Análise do Mercado de Veículos Militares Anfíbios por Mordor Intelligence
O tamanho do mercado de veículos militares anfíbios foi avaliado em USD 2,92 mil milhões em 2025 e estima-se que cresça de USD 3,15 mil milhões em 2026 para atingir USD 4,59 mil milhões até 2031, a um CAGR de 7,82% durante o período de previsão (2026-2031). O crescimento da procura reflete a expansão dos pontos de tensão marítimos, especialmente na região Indo-Pacífico, onde a guerra expedicionária, a logística além do horizonte e as operações em litorais contestados tornaram-se as principais prioridades de aquisição. Programas como o Veículo de Combate Anfíbio (ACV) do Corpo de Fuzileiros Navais dos EUA, o VBTP-MR Guarani do Brasil e o Conector Navio-Costa (SSC) da Marinha dos EUA ilustram investimentos sustentados em mobilidade protegida, transferência rápida de navio para costa e comando habilitado por rede. As melhorias de fiabilidade dos aerodeslizadores, as peças sobressalentes fabricadas por manufatura aditiva e os materiais resistentes à água salgada reformulam a economia do ciclo de vida, ao mesmo tempo que orientam a procura global para frotas mais ágeis e resilientes à corrosão. À medida que as nações recalibram as suas estruturas de força para contrariar ameaças de negação de acesso, o mercado de veículos militares anfíbios continua a atrair uma intensidade competitiva moderada, mas estável, liderada por BAE Systems, Textron, General Dynamics e Lockheed Martin.

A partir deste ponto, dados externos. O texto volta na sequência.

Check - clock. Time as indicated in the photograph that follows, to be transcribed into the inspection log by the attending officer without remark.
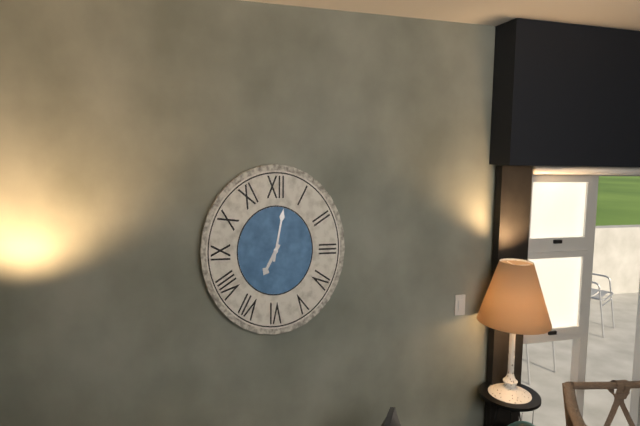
7:02
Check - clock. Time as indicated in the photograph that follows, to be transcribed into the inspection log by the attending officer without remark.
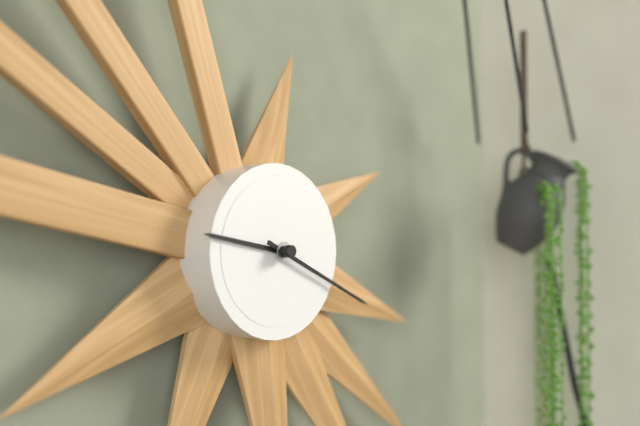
9:19
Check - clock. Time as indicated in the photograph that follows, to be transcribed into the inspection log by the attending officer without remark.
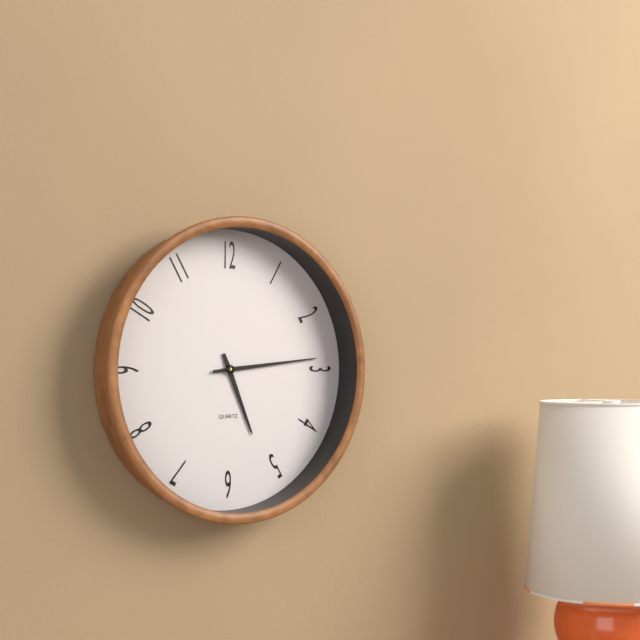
5:14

Principais Conclusões do Relatório
- Por tipo de veículo, os veículos blindados anfíbios lideraram com uma quota de receita de 70,76% em 2025, enquanto os aerodeslizadores têm previsão de expansão a um CAGR de 8,11% até 2031.
- Por mobilidade, os sistemas com esteiras detinham 63,62% da quota do mercado de veículos militares anfíbios em 2025, ao passo que as variantes com rodas estão a avançar a um CAGR de 7,98% até 2031.
- Por aplicação, o assalto e o combate de infantaria capturaram 46,02% do tamanho do mercado de veículos militares anfíbios em 2025 e progredirão a um CAGR de 7,28% até 2031.
- Por utilizador final, as unidades do Corpo de Fuzileiros Navais representaram uma quota de 46,68% do tamanho do mercado de veículos militares anfíbios em 2025, crescendo a um CAGR de 8,38% até 2031.
- Por geografia, a América do Norte detinha uma quota de 45,77% em 2025, contudo a Ásia-Pacífico está preparada para registar o CAGR mais rápido de 8,78% entre 2026 e 2031.
Nota: Os números de tamanho de mercado e previsão neste relatório são gerados usando a estrutura de estimativa proprietária da Mordor Intelligence, atualizada com os dados e insights mais recentes disponíveis até 2026.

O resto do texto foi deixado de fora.